Correct. No wireless. Which does make me think it must be something else. In the interest of completeness, there are also 2 usb devices attached. A usb hard drive which was not mounted at the time. And an HP usb laser printer.
(In reply to comment #12) > On my machine the kernel kernel-2.6.24.3-12.fc8 also crashes, unfortunately no > ath5, but it looks it can be related to the heavy network traffic (or higher > system load). > Your crash is completely different from the initial reported one.

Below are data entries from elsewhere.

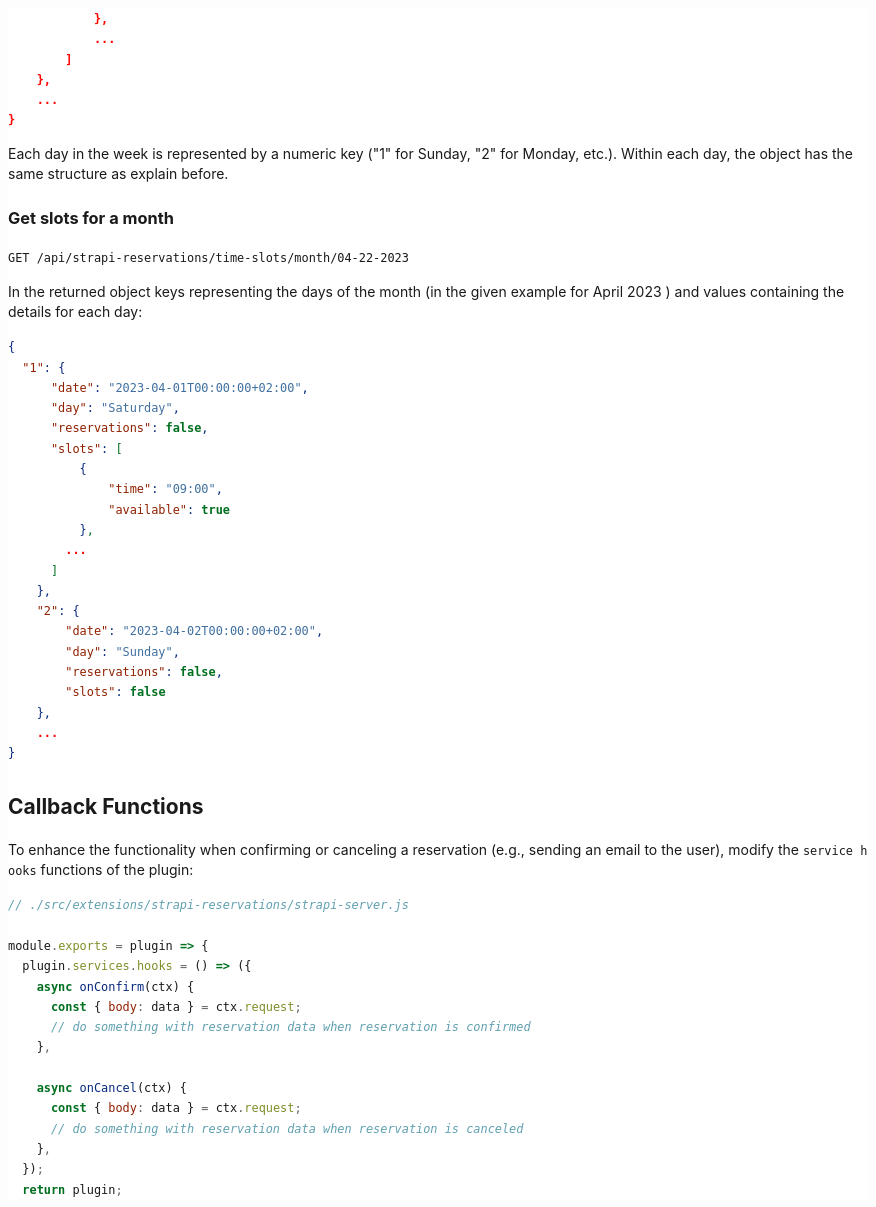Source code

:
 ```json
            },
            ...
        ]
    },
    ...
}
```

Each day in the week is represented by a numeric key ("1" for Sunday, "2" for
Monday, etc.). Within each day, the object has the same structure as explain
before.

### Get slots for a month

`GET /api/strapi-reservations/time-slots/month/04-22-2023`

In the returned object keys representing the days of the month (in the given
example for April 2023 ) and values containing the details for each day:

```json
{
  "1": {
      "date": "2023-04-01T00:00:00+02:00",
      "day": "Saturday",
      "reservations": false,
      "slots": [
          {
              "time": "09:00",
              "available": true
          },
        ...
      ]
    },
    "2": {
        "date": "2023-04-02T00:00:00+02:00",
        "day": "Sunday",
        "reservations": false,
        "slots": false
    },
    ...
}
```

## <a id="callback-functions"></a> Callback Functions

To enhance the functionality when confirming or canceling a reservation (e.g.,
sending an email to the user), modify the `service hooks` functions of the
plugin:

```js
// ./src/extensions/strapi-reservations/strapi-server.js

module.exports = plugin => {
  plugin.services.hooks = () => ({
    async onConfirm(ctx) {
      const { body: data } = ctx.request;
      // do something with reservation data when reservation is confirmed
    },

    async onCancel(ctx) {
      const { body: data } = ctx.request;
      // do something with reservation data when reservation is canceled
    },
  });
  return plugin;
```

This message is a reminder that Fedora 8 is nearing its end of life. Approximately 30 (thirty) days from now Fedora will stop maintaining and issuing updates for Fedora 8. It is Fedora's policy to close all bug reports from releases that are no longer maintained. At that time this bug will be closed as WONTFIX if it remains open with a Fedora 'version' of '8'. Package Maintainer: If you wish for this bug to remain open because you plan to fix it in a currently maintained version, simply change the 'version' to a later Fedora version prior to Fedora 8's end of life. Bug Reporter: Thank you for reporting this issue and we are sorry that we may not be able to fix it before Fedora 8 is end of life. If you would still like to see this bug fixed and are able to reproduce it against a later version of Fedora please change the 'version' of this bug to the applicable version. If you are unable to change the version, please add a comment here and someone will do it for you. Although we aim to fix as many bugs as possible during every release's lifetime, sometimes those efforts are overtaken by events. Often a more recent Fedora release includes newer upstream software that fixes bugs or makes them obsolete. The process we are following is described here: http://fedoraproject.org/wiki/BugZappers/HouseKeeping
I can confirm a seemingly identical problem on FC9. After heavy traffic usage, in my case trying to download a full DVD iso, the computer hangs. The first symptom is wireless networking going dead. After that, the keyboard becomes unresponsive. Finally, the mouse locks up and there's nothing left one can do. I built the fedora 9 2.6.27.5-41 kernel with KDB. After triggering the hang, the serial console showed: kernel BUG at drivers/net/wireless/ath5k/base.c:1708! I will add an attachment with the backtrace at the time of the hang. Since I can reproduce with kdb and can easily view memory and register contents, please let me know if there is any further information that could be useful.
Created attachment 325692 [details] KDB backtrace on hang
Fedora 8 changed to end-of-life (EOL) status on 2009-01-07. Fedora 8 is no longer maintained, which means that it will not receive any further security or bug fix updates. As a result we are closing this bug. If you can reproduce this bug against a currently maintained version of Fedora please feel free to reopen this bug against that version. Thank you for reporting this bug and we are sorry it could not be fixed.